Vénus, et donc possédant son propre caractère et capable de se montrer imprévisible, d'où les

comparaisons ensuite aux différents animaux.

allusion pastorale avec l'image du berger, servanti pecudes, et l'allusion au poète grec Hésiode

et à ses Travaux et les jours. La poésie pastorale est très en vogue dans L'Antiquité (cf.

Bucoliques, Virgile).

Ovide formule un art poétique explicite et pas seulement implicite: dès le début, la poésie est

présente en tant que thème, lecto carmine doctus, comme enseignement (cithara : c’est

l’instrument de Chiron, mais aussi l’instrument d’Apollon qu’on représente avec une lyre ou

une cithare; la soumission d’Achille à Chiron est aussi la soumission au pouvoir de la musique

et de la poésie.

Cette poésie a ceci de particulier que comme l’amour, elle s’enseigne par l’expérience, Ovide ne

tire pas son savoir d’Apollon, ni des Muses, ni de la nature, les vallons d’Ascra (inpiration du

poète lyrique), mais l’usus, l'expérience, inspire (movet) cet ouvrage (opus).

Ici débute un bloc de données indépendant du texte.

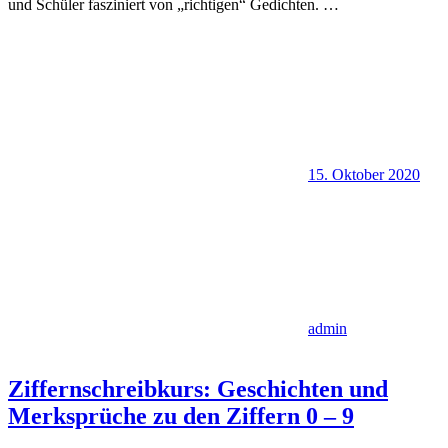
und Schüler fasziniert von „richtigen“ Gedichten.
…
15. Oktober 2020
admin
Ziffernschreibkurs: Geschichten und
Merksprüche zu den Ziffern 0 – 9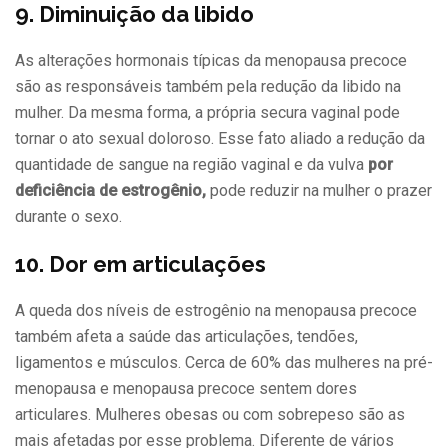
9. Diminuição da libido
As alterações hormonais típicas da menopausa precoce
são as responsáveis também pela redução da libido na
mulher. Da mesma forma, a própria secura vaginal pode
tornar o ato sexual doloroso. Esse fato aliado a redução da
quantidade de sangue na região vaginal e da vulva
por
deficiência de estrogênio,
pode reduzir na mulher o prazer
durante o sexo.
10. Dor em articulações
A queda dos níveis de estrogênio na menopausa precoce
também afeta a saúde das articulações, tendões,
ligamentos e músculos. Cerca de 60% das mulheres na pré-
menopausa e menopausa precoce sentem dores
articulares. Mulheres obesas ou com sobrepeso são as
mais afetadas por esse problema. Diferente de vários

Ovide compare son travail à un traité sur un autre art, comme la navigation ou la conduite des

chars. Le champ lexical de l’enseignement est très présent (v.1 artem, v.2 doctus, v.3

arte….arte….arte….magistro poscente, praeceptor), les comparaisons mettent en valeur les idées

de don et de savoir-faire : aptus, magister, artifex, dans tous les domaines, tous les éléments,

eau, terre, air (pour faire plaisir à Corentin...).

Conclusion

Ce préambule annonce donc la volonté de son auteur, qui choisit de traiter sur un mode classique un sujet

original et léger, non pas parce qu'il s'agit d'amour, mais parce qu'il s'agit de séduction adultérine. Ovide se

place en position de pédagogue éclairé par son expérience personnelle, dont il a fait montre dans son recueil

des Amours, mais révèle qu'il ne va pas donner une liste de « recettes » prêtes à l'emploi, contrairement aux

ars traditionnels qui traitent de réalités plus concrètes: puisqu'il s'agit ici d'une notion abstraite assimilée à

Cupidon, il se contentera de conseils avisés dont il ne promet pas l'efficacité. Néanmoins, ce traité de

techniques amoureuses rencontrera un grand succès auprès des contemporains d'Ovide, comme en

témoignent les graffitis retrouvés à Rome et vantant l'Art d'aimer.